I remember Hurricane Gilbert very well. I was away from home when the hurricane struck, and it was three days before the trees and other debris were cleared to enable me to get there. The telephone was not working. There was no water and no electricity and no ice. I sponged-bathed for three months. I wore my shirts, crumpled, until I found a friend who had a coal pot and pressing irons. I splashed Johnson's Baby Powder on my briefs and wore them for two and three days.
'OLD-TIME STORIES'
One of my never-to-be-forgotten moments was coming home one night to see my neighbours sitting on their lawn with other friends, with drinking water they had collected from a spring in the hills, eating peanuts and bully beef sandwiches, and in the good Jamaican tradition, telling 'old-time stories'. I joined.
Radio stations resumed broadcasting shortly after the hurricane passed and because of transistor radios we were able to listen to music. There was more music then than talk shows so there was not as much grumbling then as there is today. The recent grumbler on radio about no water and no television, should have lived the years of my youth.
ELECTRICITY
Although electricity and telephones were introduced to Jamaica from the last decade of the 19th century, most of Jamaica did not have these services. Many persons did not have radios as these required electricity; those who had did not have Jamaican stations to listen to. Music in homes was provided by gramophones, a phonetic instrument which played music from recordings on turntables which were powered by a coil spring.

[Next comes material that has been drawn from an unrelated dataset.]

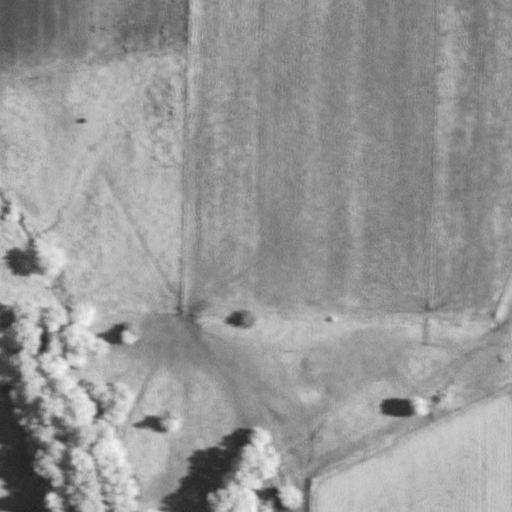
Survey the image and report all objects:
road: (422, 422)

Some homes had pianos or organs which mainly provided background music for sing-a-longs. Some pianos also had a unit in which musical rolls with coded holes played tunes when the pedals were pumped.

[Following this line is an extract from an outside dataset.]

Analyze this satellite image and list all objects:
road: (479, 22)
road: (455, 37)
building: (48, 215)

There were little mento bands with a bamboo saxophone, fiddle and a marimba box in every rural village in Jamaica. There were also wandering troubadours like Slim and Sam who travelled from village to village singing songs they composed about contemporary events, and selling the words on tract sheets. Every child played tunes on combs, placing paper between their lips and the teeth of these combs and breathing the tunes through the paper.

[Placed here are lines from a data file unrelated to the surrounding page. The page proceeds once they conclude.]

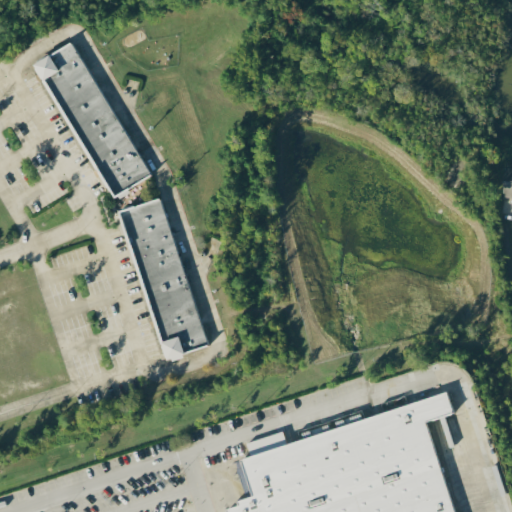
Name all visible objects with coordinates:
road: (14, 113)
building: (91, 118)
building: (91, 119)
road: (23, 152)
building: (507, 180)
road: (162, 184)
road: (36, 187)
road: (509, 208)
road: (71, 267)
building: (162, 278)
building: (163, 278)
road: (44, 297)
road: (83, 305)
road: (94, 340)
road: (374, 398)
parking lot: (302, 459)
building: (353, 465)
building: (351, 471)
road: (129, 477)
road: (152, 500)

By the 1940s and 1950s, cinemas were in every major town. Cowboy films were the favourite fare for men. Shirley Temple movies were for families. In due course, the cinemas included comedy acts with comedians such as Bim and Bam, and orchestra music with Milton McPherson and other orchestra leaders on their stages before the film shows. Highlights of these stage shows were rhumba dancing acts by Madame Sugar Hips, Madame Wasp and Madame Temptation. For years, too, promoter Vere Johns presented a series of programmes, 'Opportunity Knocks', on these stages in which amateur artistes competed with others for prizes. Many of these amateurs became professionals subsequently.
NIGHTCLUBS
There were nightclubs all over Kingston and St. Andrew, all with live dance bands. The clubs were Bournemouth, Springfield, Wickie Wackie, Colony, Sugar Hill, Midway, Silver Slipper and Cloud 9, with musicians Bertie King, Sonny Bradshaw, Eric Deans, Joe Harriott, Ossie DaCosta, and Carlos Malcolm. And there were also the annual Christmas and Easter Monday Morning Concerts presented by promoters Eric Coverley and Vere Johns. These shows lasted for up to four hours and featured the best artists of the time in Jamaica. And guess what, admission was only two shillings!